Canadian Manufacturing

Ford announces end to production in Australia by 2016

by Kristen Gelineau THE ASSOCIATED PRESS   

Canadian Manufacturing

The move will cut 1,200 jobs and make Ford an import-only brand in Australia, where it began making cars in 1925 and is the country's third-largest auto maker.

SYDNEY, Australia—Ford Motor Co. is blaming soaring manufacturing costs and plummeting sales in its decision to shutter its two Australian auto plants, ending production in the country by 2016.

The closure of the U.S. automaker’s plants in the state of Victoria will mean the loss of 1,200 jobs and will transform the company into an import-only brand in Australia.

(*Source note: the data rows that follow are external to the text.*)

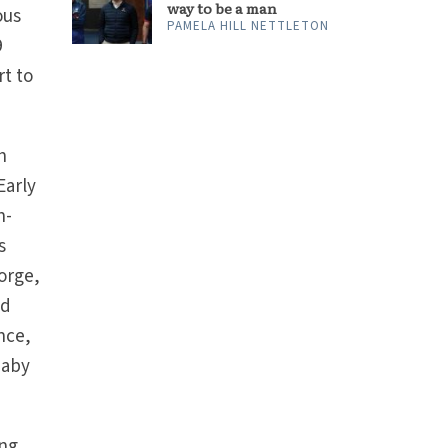
way to be a man
ous
PAMELA HILL NETTLETON
9
rt to
h
Early
h-
s
eorge,
ed
ance,
baby
ing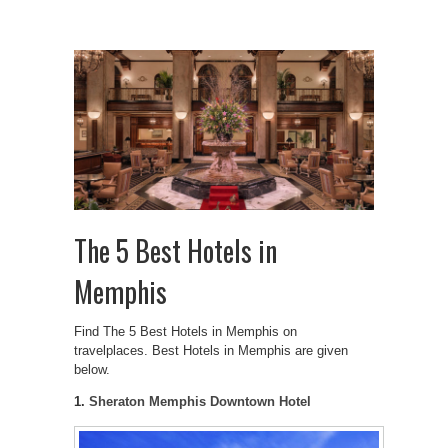
The 5 Best Hotels in
Memphis
Find The 5 Best Hotels in Memphis on
travelplaces. Best Hotels in Memphis are given
below.
1.
Sheraton Memphis Downtown Hotel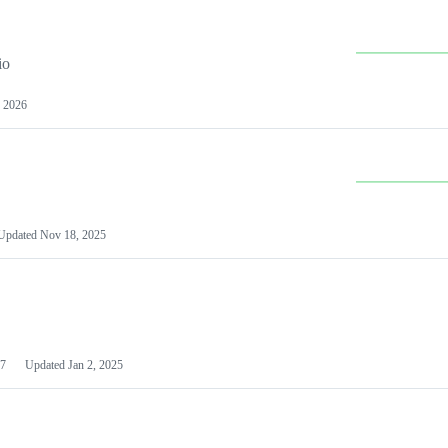
io
 2026
Updated
Nov 18, 2025
7
Updated
Jan 2, 2025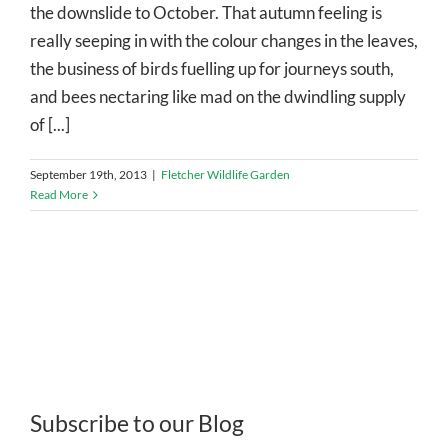
the downslide to October. That autumn feeling is
really seeping in with the colour changes in the leaves,
the business of birds fuelling up for journeys south,
and bees nectaring like mad on the dwindling supply
of [...]
September 19th, 2013
|
Fletcher Wildlife Garden
Read More
Subscribe to our Blog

Ford began making cars in Australia in 1925 and is the third largest auto manufacturer in the country.

“We understand the very real impact that this will have on our team,” Ford Australia President Bob Graziano told reporters at the company’s Melbourne plant. “We came to this conclusion only after thoroughly reviewing our business and exhausting all other alternatives.”

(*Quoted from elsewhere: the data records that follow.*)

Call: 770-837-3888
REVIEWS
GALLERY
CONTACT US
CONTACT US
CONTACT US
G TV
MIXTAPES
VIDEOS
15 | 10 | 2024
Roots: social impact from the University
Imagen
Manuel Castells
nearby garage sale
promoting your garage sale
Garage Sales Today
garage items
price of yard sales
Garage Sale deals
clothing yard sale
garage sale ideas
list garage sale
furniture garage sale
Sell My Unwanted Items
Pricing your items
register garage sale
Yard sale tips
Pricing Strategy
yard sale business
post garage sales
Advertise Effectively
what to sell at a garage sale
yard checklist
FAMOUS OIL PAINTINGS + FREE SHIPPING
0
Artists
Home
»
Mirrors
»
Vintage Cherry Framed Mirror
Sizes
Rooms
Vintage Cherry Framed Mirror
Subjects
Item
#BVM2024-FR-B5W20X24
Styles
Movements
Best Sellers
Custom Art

Australia’s stubbornly high dollar has put pressure on the country’s auto manufacturers, making locally-produced cars far more expensive than those made overseas. Last month, Ford’s chief competitor, Holden, said it was cutting 500 jobs amid the high dollar and falling demand.


“The strength of the Australian dollar bears down on Australian manufacturing and it does make it a difficult environment for manufacturing to prosper,” Australian Prime Minister Julia Gillard said following Ford’s announcement.

The automaker also released its annual financial report, which showed a loss of $141 million Australian dollars ($136 million) after tax for the 2012 financial year. That follows a loss of AU$290 million in 2011, and a total loss of AU$600 million over the past five years.

Graziano said a reduced demand for large cars and the high price of production in Australia had left the manufacturing operation uncompetitive. Ford’s production costs in Australia are twice that of Europe and nearly four times higher than in Asia, Graziano said.

“Manufacturing is not viable for Ford in Australia in the long term,” he added.

Around 1,500 employees, including dealers and those in product development, will continue working for the company after production ends in October 2016.